I think it’s important to be willing to change directions or approaches when you find that what you’ve been doing isn’t working anymore, for one reason or another.  I just got the Scrivener writing software and I plan to do the tutorial for that and see if it opens up a new way of approaching the novel for me.  I might try Jim Butcher’s approach (from his blog) again because I think it might work particularly well for the novelization of Biomalware.

It comes down to this – when what you’re doing isn’t working, try something new because banging your head against the keyboard just turns on sticky keys.

Procrastination and Angst

This is not going to be pretty.  It’s going to be disgustingly, revoltingly, self-indulgently… agonizingly… angsty.  You might want to look away.

Still with me?  Okay, you were warned.

Argh!  Why?  WHY am I procrastinating on starting the novelization of Biomalware?!

I started a short story one day and ended up deleting the two paragraphs that I managed to write.  What is going on?!
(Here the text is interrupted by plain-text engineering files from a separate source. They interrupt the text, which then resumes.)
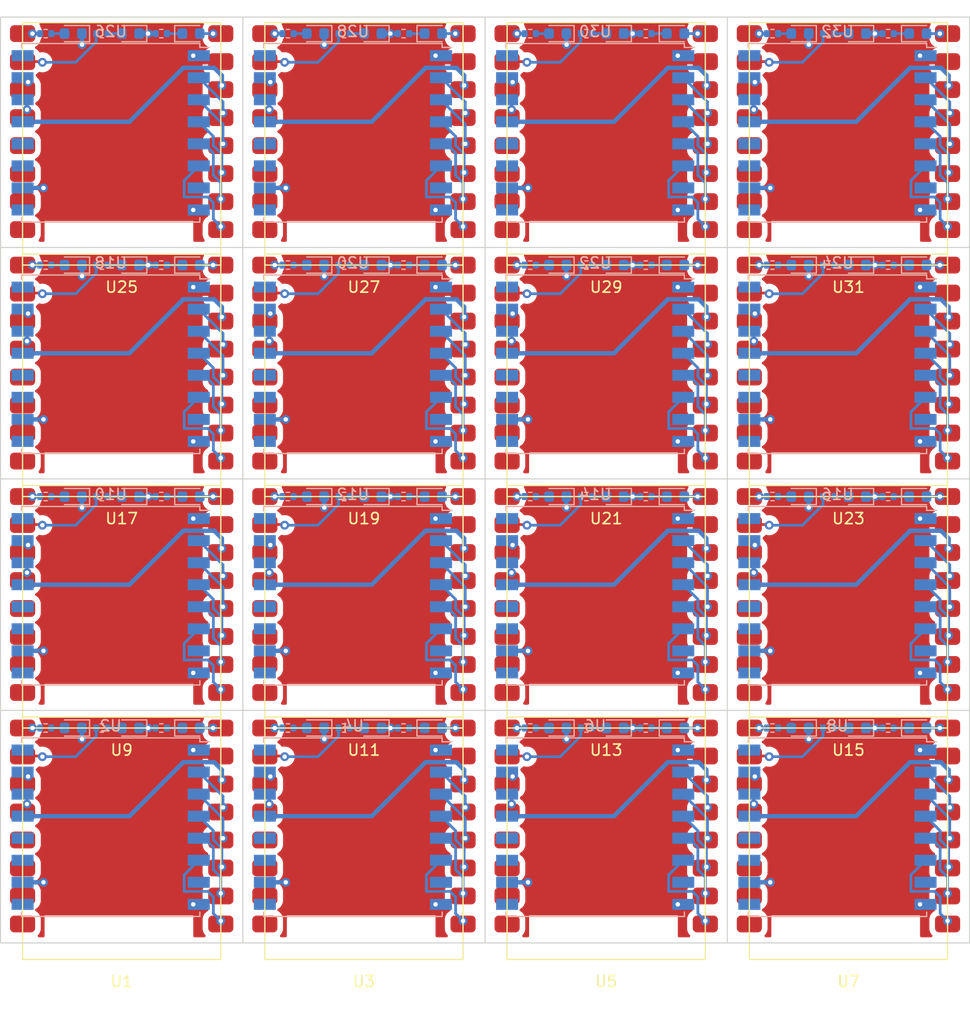
<source format=kicad_pcb>
(kicad_pcb (version 20211014) (generator pcbnew)

  (general
    (thickness 1.6)
  )

  (paper "A4")
  (layers
    (0 "F.Cu" signal)
    (31 "B.Cu" signal)
    (32 "B.Adhes" user "B.Adhesive")
    (33 "F.Adhes" user "F.Adhesive")
    (34 "B.Paste" user)
    (35 "F.Paste" user)
    (36 "B.SilkS" user "B.Silkscreen")
    (37 "F.SilkS" user "F.Silkscreen")
    (38 "B.Mask" user)
    (39 "F.Mask" user)
    (40 "Dwgs.User" user "User.Drawings")
    (41 "Cmts.User" user "User.Comments")
    (42 "Eco1.User" user "User.Eco1")
    (43 "Eco2.User" user "User.Eco2")
    (44 "Edge.Cuts" user)
    (45 "Margin" user)
    (46 "B.CrtYd" user "B.Courtyard")
    (47 "F.CrtYd" user "F.Courtyard")
    (48 "B.Fab" user)
    (49 "F.Fab" user)
    (50 "User.1" user)
    (51 "User.2" user)
    (52 "User.3" user)
    (53 "User.4" user)
    (54 "User.5" user)
    (55 "User.6" user)
    (56 "User.7" user)
    (57 "User.8" user)
    (58 "User.9" user)
  )

  (setup
    (stackup
      (layer "F.SilkS" (type "Top Silk Screen"))
      (layer "F.Paste" (type "Top Solder Paste"))
      (layer "F.Mask" (type "Top Solder Mask") (thickness 0.01))
      (layer "F.Cu" (type "copper") (thickness 0.035))
      (layer "dielectric 1" (type "core") (thickness 1.51) (material "FR4") (epsilon_r 4.5) (loss_tangent 0.02))
      (layer "B.Cu" (type "copper") (thickness 0.035))
      (layer "B.Mask" (type "Bottom Solder Mask") (thickness 0.01))
      (layer "B.Paste" (type "Bottom Solder Paste"))
      (layer "B.SilkS" (type "Bottom Silk Screen"))
      (copper_finish "None")
      (dielectric_constraints no)
    )
    (pad_to_mask_clearance 0.05)
    (pcbplotparams
      (layerselection 0x00010fc_ffffffff)
      (disableapertmacros false)
      (usegerberextensions false)
      (usegerberattributes true)
      (usegerberadvancedattributes true)
      (creategerberjobfile true)
      (svguseinch false)
      (svgprecision 6)
      (excludeedgelayer true)
      (plotframeref false)
      (viasonmask false)
      (mode 1)
      (useauxorigin false)
      (hpglpennumber 1)
      (hpglpenspeed 20)
      (hpglpendiameter 15.000000)
      (dxfpolygonmode true)
      (dxfimperialunits true)
      (dxfusepcbnewfont true)
      (psnegative false)
      (psa4output false)
      (plotreference true)
      (plotvalue true)
      (plotinvisibletext false)
      (sketchpadsonfab false)
      (subtractmaskfromsilk false)
      (outputformat 1)
      (mirror false)
      (drillshape 0)
      (scaleselection 1)
      (outputdirectory "jlcpcb/")
    )
  )

  (net 0 "")
  (net 1 "unconnected-(U1-Pad6)")
  (net 2 "unconnected-(U1-Pad7)")
  (net 3 "unconnected-(U1-Pad8)")
  (net 4 "unconnected-(U2-Pad7)")
  (net 5 "unconnected-(U2-Pad9)")
  (net 6 "unconnected-(U2-Pad11)")
  (net 7 "unconnected-(U2-Pad12)")
  (net 8 "unconnected-(U2-Pad16)")
  (net 9 "/DIO1")
  (net 10 "/DIO0")
  (net 11 "/SPI_MISO")
  (net 12 "/SPI_MOSI")
  (net 13 "/SPI_SCK")
  (net 14 "/SPI_NSS")
  (net 15 "/RESET")
  (net 16 "GND")
  (net 17 "+3.3V")
  (net 18 "Net-(D2-Pad2)")
  (net 19 "Net-(D3-Pad2)")
  (net 20 "Net-(U1-Pad1)")
  (net 21 "Net-(U1-Pad2)")
  (net 22 "Net-(R1-Pad2)")
  (net 23 "unconnected-(U1-Pad5)")
  (net 24 "Net-(D3-Pad1)")

  (footprint "ESP32:ESP32-C3 SuperMini" (layer "F.Cu") (at 184 49.5))

  (footprint "ESP32:ESP32-C3 SuperMini" (layer "F.Cu") (at 184 91.5))

  (footprint "ESP32:ESP32-C3 SuperMini" (layer "F.Cu") (at 162 112.5))

  (footprint "ESP32:ESP32-C3 SuperMini" (layer "F.Cu") (at 140 112.5))

  (footprint "ESP32:ESP32-C3 SuperMini" (layer "F.Cu") (at 140 91.5))

  (footprint "ESP32:ESP32-C3 SuperMini" (layer "F.Cu") (at 184 70.5))

  (footprint "ESP32:ESP32-C3 SuperMini" (layer "F.Cu") (at 140 70.5))

  (footprint "ESP32:ESP32-C3 SuperMini" (layer "F.Cu") (at 162 70.5))

  (footprint "ESP32:ESP32-C3 SuperMini" (layer "F.Cu") (at 162 91.5))

  (footprint "ESP32:ESP32-C3 SuperMini" (layer "F.Cu") (at 162 49.5))

  (footprint "ESP32:ESP32-C3 SuperMini" (layer "F.Cu") (at 140 49.5))

  (footprint "ESP32:ESP32-C3 SuperMini" (layer "F.Cu") (at 184 112.5))

  (footprint "ESP32:ESP32-C3 SuperMini" (layer "F.Cu") (at 206 112.5))

  (footprint "ESP32:ESP32-C3 SuperMini" (layer "F.Cu") (at 206 49.5))

  (footprint "ESP32:ESP32-C3 SuperMini" (layer "F.Cu") (at 206 91.5))

  (footprint "ESP32:ESP32-C3 SuperMini" (layer "F.Cu") (at 206 70.5))

  (footprint "LED_SMD:LED_0603_1608Metric" (layer "B.Cu") (at 162.8 82.5 180))

  (footprint "LED_SMD:LED_0603_1608Metric" (layer "B.Cu") (at 140.8 103.5 180))

  (footprint "LED_SMD:LED_0603_1608Metric" (layer "B.Cu") (at 179.6 103.5 180))

  (footprint "Resistor_SMD:R_0402_1005Metric" (layer "B.Cu") (at 165.6 40.5 180))

  (footprint "LED_SMD:LED_0603_1608Metric" (layer "B.Cu") (at 162.8 103.5 180))

  (footprint "Resistor_SMD:R_0402_1005Metric" (layer "B.Cu") (at 143.6 82.5 180))

  (footprint "Resistor_SMD:R_0402_1005Metric" (layer "B.Cu") (at 160.2 40.5))

  (footprint "Resistor_SMD:R_0402_1005Metric" (layer "B.Cu") (at 165.6 61.5 180))

  (footprint "LED_SMD:LED_0603_1608Metric" (layer "B.Cu") (at 157.6 61.5 180))

  (footprint "Resistor_SMD:R_0402_1005Metric" (layer "B.Cu") (at 209.6 82.5 180))

  (footprint "Resistor_SMD:R_0402_1005Metric" (layer "B.Cu") (at 177.1 61.5))

  (footprint "RF_Module:HOPERF_RFM9XW_SMD" (layer "B.Cu") (at 139 112.5 180))

  (footprint "LED_SMD:LED_0603_1608Metric" (layer "B.Cu") (at 140.8 82.5 180))

  (footprint "LED_SMD:LED_0603_1608Metric" (layer "B.Cu") (at 168.3 82.5))

  (footprint "RF_Module:HOPERF_RFM9XW_SMD" (layer "B.Cu") (at 139 49.5 180))

  (footprint "LED_SMD:LED_0603_1608Metric" (layer "B.Cu") (at 146.3 40.5))

  (footprint "LED_SMD:LED_0603_1608Metric" (layer "B.Cu") (at 184.8 103.5 180))

  (footprint "Resistor_SMD:R_0402_1005Metric" (layer "B.Cu") (at 160.2 61.5))

  (footprint "LED_SMD:LED_0603_1608Metric" (layer "B.Cu") (at 135.6 61.5 180))

  (footprint "LED_SMD:LED_0603_1608Metric" (layer "B.Cu") (at 212.3 103.5))

  (footprint "LED_SMD:LED_0603_1608Metric" (layer "B.Cu") (at 140.8 40.5 180))

  (footprint "LED_SMD:LED_0603_1608Metric" (layer "B.Cu") (at 157.6 103.5 180))

  (footprint "LED_SMD:LED_0603_1608Metric" (layer "B.Cu") (at 190.3 61.5))

  (footprint "LED_SMD:LED_0603_1608Metric" (layer "B.Cu") (at 184.8 61.5 180))

  (footprint "Resistor_SMD:R_0402_1005Metric" (layer "B.Cu") (at 133.1 103.5))

  (footprint "LED_SMD:LED_0603_1608Metric" (layer "B.Cu") (at 179.6 61.5 180))

  (footprint "Resistor_SMD:R_0402_1005Metric" (layer "B.Cu") (at 160.2 103.5))

  (footprint "LED_SMD:LED_0603_1608Metric" (layer "B.Cu")
    (tedit 5F68FEF1) (tstamp 40ea2478-26cb-4dcd-9e72-5638b43566e8)
    (at 146.3 82.5)
    (descr "LED SMD 0603 (1608 Metric), square (rectangular) end terminal, IPC_7351 nominal, (Body size source: http://www.tortai-tech.com/upload/download/2011102023233369053.pdf), generated with kicad-footprint-generator")
    (tags "LED")
    (property "Sheetfile" "meshtastic_mini.kicad_sch")
    (property "Sheetname" "")
    (path "/59d31ce2-ed0a-411b-910b-abaeaacd4e7f")
    (attr smd)
    (fp_text reference "D15" (at 0 1.43) (layer "B.SilkS") hide
      (effects (font (size 1 1) (thickness 0.15)) (justify mirror))
      (tstamp b14494ef-82ae-468c-88b0-be6423ac3d1b)
    )
    (fp_text value "LED" (at 0 -1.43) (layer "B.Fab")
      (effects (font (size 1 1) (thickness 0.15)) (justify mirror))
      (tstamp b0523938-f49f-423d-8a31-f346af095b48)
    )
    (fp_text user "${REFERENCE}" (at 0 0) (layer "B.Fab")
      (effects (font (size 0.4 0.4) (thickness 0.06)) (justify mirror))
      (tstamp 2e0e7153-516d-44c0-8725-faf1087678bd)
    )
    (fp_line (start -1.485 -0.735) (end 0.8 -0.735) (layer "B.SilkS") (width 0.12) (tstamp 2a4d784e-9482-47f0-8f1d-0de9df5655ad))
    (fp_line (start 0.8 0.735) (end -1.485 0.735) (layer "B.SilkS") (width 0.12) (tstamp 8c72bd97-f654-4c4e-b559-29cedad6be09))
    (fp_line (start -1.485 0.735) (end -1.485 -0.735) (layer "B.Sil
... [684812 chars truncated]
</source>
Have I attached too much importance to Biomalware so that I’m scared to start it and mess it up?  I need a shitty first draft, as Anne Lamott puts it, to work with.  (Though I tend to get what I ask for so I’m a little nervous to think of it like that.  Maybe just focus on Julia Cameron’s idea of asking the Universe to do quality control while I produce the quantity.)

I need a schedule.  First thing in the morning is my favorite time to write but that’s not really possible with a 2 year old who has an erratic sleeping schedule.  Lunch time at work and nap time when I’m home is my only real regular time to write.  Hard to get my mind into that space when I’m amped up or overtired but it’s the only time I have so I’m just going to have to make that sleep deprivation work for me.
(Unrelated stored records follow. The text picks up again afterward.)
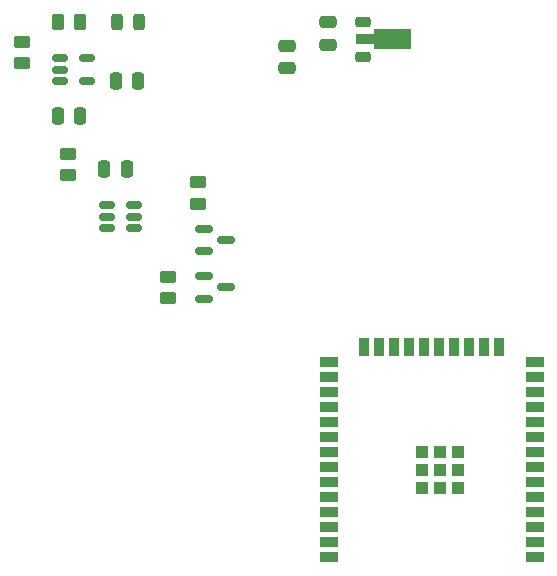
<source format=gbr>
%TF.GenerationSoftware,KiCad,Pcbnew,8.0.1*%
%TF.CreationDate,2024-04-05T23:37:33+02:00*%
%TF.ProjectId,power_system_board,706f7765-725f-4737-9973-74656d5f626f,rev?*%
%TF.SameCoordinates,Original*%
%TF.FileFunction,Paste,Top*%
%TF.FilePolarity,Positive*%
%FSLAX46Y46*%
G04 Gerber Fmt 4.6, Leading zero omitted, Abs format (unit mm)*
G04 Created by KiCad (PCBNEW 8.0.1) date 2024-04-05 23:37:33*
%MOMM*%
%LPD*%
G01*
G04 APERTURE LIST*
G04 Aperture macros list*
%AMRoundRect*
0 Rectangle with rounded corners*
0 $1 Rounding radius*
0 $2 $3 $4 $5 $6 $7 $8 $9 X,Y pos of 4 corners*
0 Add a 4 corners polygon primitive as box body*
4,1,4,$2,$3,$4,$5,$6,$7,$8,$9,$2,$3,0*
0 Add four circle primitives for the rounded corners*
1,1,$1+$1,$2,$3*
1,1,$1+$1,$4,$5*
1,1,$1+$1,$6,$7*
1,1,$1+$1,$8,$9*
0 Add four rect primitives between the rounded corners*
20,1,$1+$1,$2,$3,$4,$5,0*
20,1,$1+$1,$4,$5,$6,$7,0*
20,1,$1+$1,$6,$7,$8,$9,0*
20,1,$1+$1,$8,$9,$2,$3,0*%
%AMFreePoly0*
4,1,9,3.862500,-0.866500,0.737500,-0.866500,0.737500,-0.450000,-0.737500,-0.450000,-0.737500,0.450000,0.737500,0.450000,0.737500,0.866500,3.862500,0.866500,3.862500,-0.866500,3.862500,-0.866500,$1*%
G04 Aperture macros list end*
%ADD10RoundRect,0.225000X-0.425000X-0.225000X0.425000X-0.225000X0.425000X0.225000X-0.425000X0.225000X0*%
%ADD11FreePoly0,0.000000*%
%ADD12RoundRect,0.150000X0.512500X0.150000X-0.512500X0.150000X-0.512500X-0.150000X0.512500X-0.150000X0*%
%ADD13R,1.050000X1.050000*%
%ADD14R,1.500000X0.900000*%
%ADD15R,0.900000X1.500000*%
%ADD16RoundRect,0.150000X-0.512500X-0.150000X0.512500X-0.150000X0.512500X0.150000X-0.512500X0.150000X0*%
%ADD17RoundRect,0.250000X0.450000X-0.262500X0.450000X0.262500X-0.450000X0.262500X-0.450000X-0.262500X0*%
%ADD18RoundRect,0.250000X-0.262500X-0.450000X0.262500X-0.450000X0.262500X0.450000X-0.262500X0.450000X0*%
%ADD19RoundRect,0.250000X-0.450000X0.262500X-0.450000X-0.262500X0.450000X-0.262500X0.450000X0.262500X0*%
%ADD20RoundRect,0.150000X-0.587500X-0.150000X0.587500X-0.150000X0.587500X0.150000X-0.587500X0.150000X0*%
%ADD21RoundRect,0.243750X-0.243750X-0.456250X0.243750X-0.456250X0.243750X0.456250X-0.243750X0.456250X0*%
%ADD22RoundRect,0.250000X0.475000X-0.250000X0.475000X0.250000X-0.475000X0.250000X-0.475000X-0.250000X0*%
%ADD23RoundRect,0.250000X0.250000X0.475000X-0.250000X0.475000X-0.250000X-0.475000X0.250000X-0.475000X0*%
%ADD24RoundRect,0.250000X-0.250000X-0.475000X0.250000X-0.475000X0.250000X0.475000X-0.250000X0.475000X0*%
G04 APERTURE END LIST*
D10*
%TO.C,U4*%
X115050000Y-70500000D03*
D11*
X115137500Y-72000000D03*
D10*
X115050000Y-73500000D03*
%TD*%
D12*
%TO.C,U3*%
X95637500Y-87950000D03*
X95637500Y-87000000D03*
X95637500Y-86050000D03*
X93362500Y-86050000D03*
X93362500Y-87000000D03*
X93362500Y-87950000D03*
%TD*%
D13*
%TO.C,U2*%
X120000000Y-106950000D03*
X120000000Y-108475000D03*
X120000000Y-110000000D03*
X121525000Y-106950000D03*
X121525000Y-108475000D03*
X121525000Y-110000000D03*
X123050000Y-106950000D03*
X123050000Y-108475000D03*
X123050000Y-110000000D03*
D14*
X112095000Y-115815000D03*
X112095000Y-114545000D03*
X112095000Y-113275000D03*
X112095000Y-112005000D03*
X112095000Y-110735000D03*
X112095000Y-109465000D03*
X112095000Y-108195000D03*
X112095000Y-106925000D03*
X112095000Y-105655000D03*
X112095000Y-104385000D03*
X112095000Y-103115000D03*
X112095000Y-101845000D03*
X112095000Y-100575000D03*
X112095000Y-99305000D03*
D15*
X115125000Y-98055000D03*
X116395000Y-98055000D03*
X117665000Y-98055000D03*
X118935000Y-98055000D03*
X120205000Y-98055000D03*
X121475000Y-98055000D03*
X122745000Y-98055000D03*
X124015000Y-98055000D03*
X125285000Y-98055000D03*
X126555000Y-98055000D03*
D14*
X129595000Y-99305000D03*
X129595000Y-100575000D03*
X129595000Y-101845000D03*
X129595000Y-103115000D03*
X129595000Y-104385000D03*
X129595000Y-105655000D03*
X129595000Y-106925000D03*
X129595000Y-108195000D03*
X129595000Y-109465000D03*
X129595000Y-110735000D03*
X129595000Y-112005000D03*
X129595000Y-113275000D03*
X129595000Y-114545000D03*
X129595000Y-115815000D03*
%TD*%
D16*
%TO.C,U1*%
X89325000Y-73600000D03*
X89325000Y-74550000D03*
X89325000Y-75500000D03*
X91600000Y-75500000D03*
X91600000Y-73600000D03*
%TD*%
D17*
%TO.C,R5*%
X101000000Y-85912500D03*
X101000000Y-84087500D03*
%TD*%
D18*
%TO.C,R4*%
X89187500Y-70500000D03*
X91012500Y-70500000D03*
%TD*%
D19*
%TO.C,R3*%
X86100000Y-72175000D03*
X86100000Y-74000000D03*
%TD*%
D17*
%TO.C,R2*%
X90000000Y-83500000D03*
X90000000Y-81675000D03*
%TD*%
%TO.C,R1*%
X98500000Y-93912500D03*
X98500000Y-92087500D03*
%TD*%
D20*
%TO.C,Q2*%
X101562500Y-92050000D03*
X101562500Y-93950000D03*
X103437500Y-93000000D03*
%TD*%
%TO.C,Q1*%
X101562500Y-88050000D03*
X101562500Y-89950000D03*
X103437500Y-89000000D03*
%TD*%
D21*
%TO.C,D1*%
X94162500Y-70500000D03*
X96037500Y-70500000D03*
%TD*%
D22*
%TO.C,C5*%
X108550000Y-74450000D03*
X108550000Y-72550000D03*
%TD*%
%TO.C,C4*%
X112050000Y-72450000D03*
X112050000Y-70550000D03*
%TD*%
D23*
%TO.C,C3*%
X95000000Y-83000000D03*
X93100000Y-83000000D03*
%TD*%
D24*
%TO.C,C2*%
X94100000Y-75500000D03*
X96000000Y-75500000D03*
%TD*%
%TO.C,C1*%
X89150000Y-78500000D03*
X91050000Y-78500000D03*
%TD*%
M02*

</source>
Sleep deprivation tends to put my internal editor to sleep first.  (Shhh.)  I feel like I’m just sleep deprived enough to write something interesting.  For example, this popped into my head earlier, “I must be a trial to live with at times but it’s got to be more fun than your average camel.  At least I don’t spit in your eye.”

I think I may have to start with something smaller, something I haven’t invested so much hope in.

Or maybe that’s just more procrastination.

Okay, time to write.

Wasted week, or was it?

You know you’re the mom of a two year old when your idea of a spa day is 10 extra minutes in the bathroom all by yourself.

But I digress.  I’ve been off work for the past week and home with the munchkin but I’ve gotten very little done in the writing arena.  Sunday we went to a graduation party and the munchkin fell asleep just as we got there so I sat in the car with her while she napped and managed to plot out the first quarter to third of Biomalware.  Do you think I actually wrote any of that this week?  Nope.  I did put together some stories on Monday, toward a collection, but I want to write a few more before putting it out there.

So, was it a wasted week?  Of course not!  I did get those two things done, but more than that I got some rest, relaxation and well filling in.  I’ve read a couple short urban fantasy stories from the Strange Brew anthology, quite a bit of Susan Wittig Albert’s The Darling Dahlias and the Cucumber Tree mystery, and I’ve caught up on some blog reading.  I’ve gotten a couple naps in (albeit mostly contorted on a love seat next to the munchkin but one was a lovely half hour all to myself in a darkened bedroom with a summer breeze coming through the window.)  We got to see a funny and fluffy movie based on Janet Evanovich’s mysteries, called One for the Money.  I got my car cleaned out today and made a plan this week for organizing the house and getting the yard back in shape.  (Planning is so much easier than doing, dontcha think?  But it’s a necessary step.)  No real travel this vacation but soon, and there’s certainly been plenty of good beverages, though mostly chilled. 

So, no, it hasn’t been a wasted week.  I’m feeling very relaxed these days and better able to deal with the challenges of life in general.  Certainly more ready to put some of my plans into action.  What more could you ask from a vacation?